ERVIS GEGA, ELDA SPAHIU, KLAUDIA KAÇORI
Abstract
Potential oscillation in neurons is quite well-known and presents its own challenges in in-depth studies of the theoretical models proposed by different researchers. The self-contained oscillatory behaviour of the neuron’s potential after an external stimulus as well as other bifurcation phenomena add to the need for the analysis of the nonlinear dynamics of the modelled system by advancing to computer simulations for different values of the stimulus magnitude, enabling a systematic investigation of the parameter space of mathematical models.
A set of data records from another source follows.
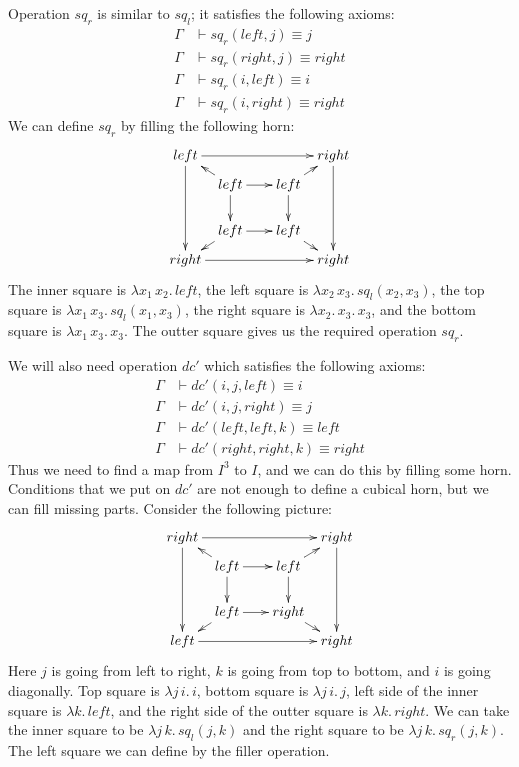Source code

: \documentclass[reqno]{amsart}
\theoremstyle{definition}
\theoremstyle{remark}
\newcommand{\deq}{\equiv}
\numberwithin{figure}{section}
\begin{document}
Operation $sq_r$ is similar to $sq_l$; it satisfies the following axioms:
\begin{align*}
\Gamma & \vdash sq_r(left,j) \deq j \\
\Gamma & \vdash sq_r(right,j) \deq right \\
\Gamma & \vdash sq_r(i,left) \deq i \\
\Gamma & \vdash sq_r(i,right) \deq right
\end{align*}
We can define $sq_r$ by filling the following horn:
\[ \xymatrix @C=0.5pc @R=0.5pc
    { left \ar[rrrr] \ar[dddd] &          & &                      & right \ar[dddd] \\
           & left \ar[rr] \ar[dd] \ar[ul] & & left \ar[dd] \ar[ur] & \\
           &                              & &                      & \\
           & left \ar[rr] \ar[dl]         & & left \ar[dr]         & \\
      right \ar[rrrr]           &         & &                      & right
    }\]
The inner square is $\lambda x_1\,x_2.\,left$, the left square is $\lambda x_2\,x_3.\,sq_l(x_2,x_3)$,
the top square is $\lambda x_1\,x_3.\,sq_l(x_1,x_3)$, the right square is $\lambda x_2.\,x_3.\,x_3$,
and the bottom square is $\lambda x_1\,x_3.\,x_3$.
The outter square gives us the required operation $sq_r$.

We will also need operation $dc'$ which satisfies the following axioms:
\begin{align*}
\Gamma & \vdash dc'(i,j,left) \deq i \\
\Gamma & \vdash dc'(i,j,right) \deq j \\
\Gamma & \vdash dc'(left,left,k) \deq left \\
\Gamma & \vdash dc'(right,right,k) \deq right
\end{align*}
Thus we need to find a map from $I^3$ to $I$, and we can do this by filling some horn.
Conditions that we put on $dc'$ are not enough to define a cubical horn, but we can fill missing parts.
Consider the following picture:
\[ \xymatrix @C=0.5pc @R=0.5pc
    { right \ar[rrrr] \ar[dddd] &         & &                      & right \ar[dddd] \\
           & left \ar[rr] \ar[dd] \ar[ul] & & left \ar[dd] \ar[ur] & \\
           &                              & &                      & \\
           & left \ar[rr] \ar[dl]         & & right \ar[dr]        & \\
      left \ar[rrrr]           &          & &                      & right
    }\]
Here $j$ is going from left to right, $k$ is going from top to bottom, and $i$ is going diagonally.
Top square is $\lambda j\,i.\,i$, bottom square is $\lambda j\,i.\,j$, left side of the inner square is $\lambda k.\,left$,
and the right side of the outter square is $\lambda k.\,right$.
We can take the inner square to be $\lambda j\,k.\,sq_l(j,k)$ and the right square to be $\lambda j\,k.\,sq_r(j,k)$.
The left square we can define by the filler operation.
\end{document}
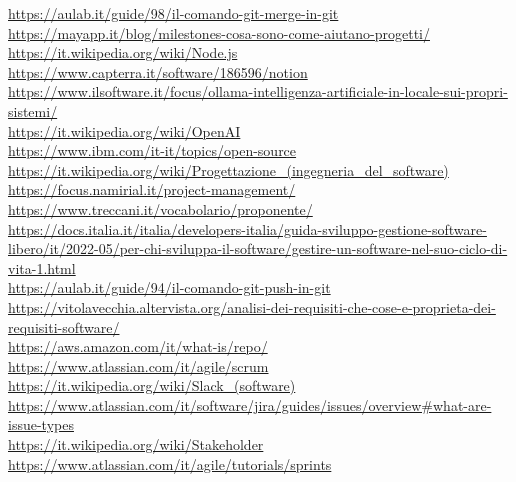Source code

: \begin{small}
\begin{multicols*}{2}
\url{https://aulab.it/guide/98/il-comando-git-merge-in-git}\\
\url{https://mayapp.it/blog/milestones-cosa-sono-come-aiutano-progetti/}\\
\url{https://it.wikipedia.org/wiki/Node.js}\\
\url{https://www.capterra.it/software/186596/notion}\\
\url{https://www.ilsoftware.it/focus/ollama-intelligenza-artificiale-in-locale-sui-propri-sistemi/}\\
\url{https://it.wikipedia.org/wiki/OpenAI}\\
\url{https://www.ibm.com/it-it/topics/open-source}\\
\url{https://it.wikipedia.org/wiki/Progettazione_(ingegneria_del_software)}\\
\url{https://focus.namirial.it/project-management/}\\
\url{https://www.treccani.it/vocabolario/proponente/}\\
\url{https://docs.italia.it/italia/developers-italia/guida-sviluppo-gestione-software-libero/it/2022-05/per-chi-sviluppa-il-software/gestire-un-software-nel-suo-ciclo-di-vita-1.html}\\
\url{https://aulab.it/guide/94/il-comando-git-push-in-git}\\
\url{https://vitolavecchia.altervista.org/analisi-dei-requisiti-che-cose-e-proprieta-dei-requisiti-software/}\\
\url{https://aws.amazon.com/it/what-is/repo/}\\
\url{https://www.atlassian.com/it/agile/scrum}\\
\url{https://it.wikipedia.org/wiki/Slack_(software)}\\
\url{https://www.atlassian.com/it/software/jira/guides/issues/overview#what-are-issue-types}\\
\url{https://it.wikipedia.org/wiki/Stakeholder}\\
\url{https://www.atlassian.com/it/agile/tutorials/sprints}\\
\url{}\\
\url{}\\
\url{}\\

\end{multicols*}
\end{small}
Numerical integrations and computer simulations provide clear insight about the behaviour of the complicated systems, pointing out various phenomena such as changes in the stability of systems. Neuronal membrane potential oscillations represent a well-known nonlinear phenomenon where bifurcations and other nonlinearity phenomena appear for different values of the control parameter. In the following, the time series, phase space, parameter space and bifurcation diagrams will be presented for the basic mathematical models of neurons such as the Fitzhugh-Nagumo (FN) and Hodgkin-Huxley (HH) models, and other more advanced models will be attempted.
Key words: Neuronal oscillation, nonlinear dynamics, bifurcation, numerical simulation.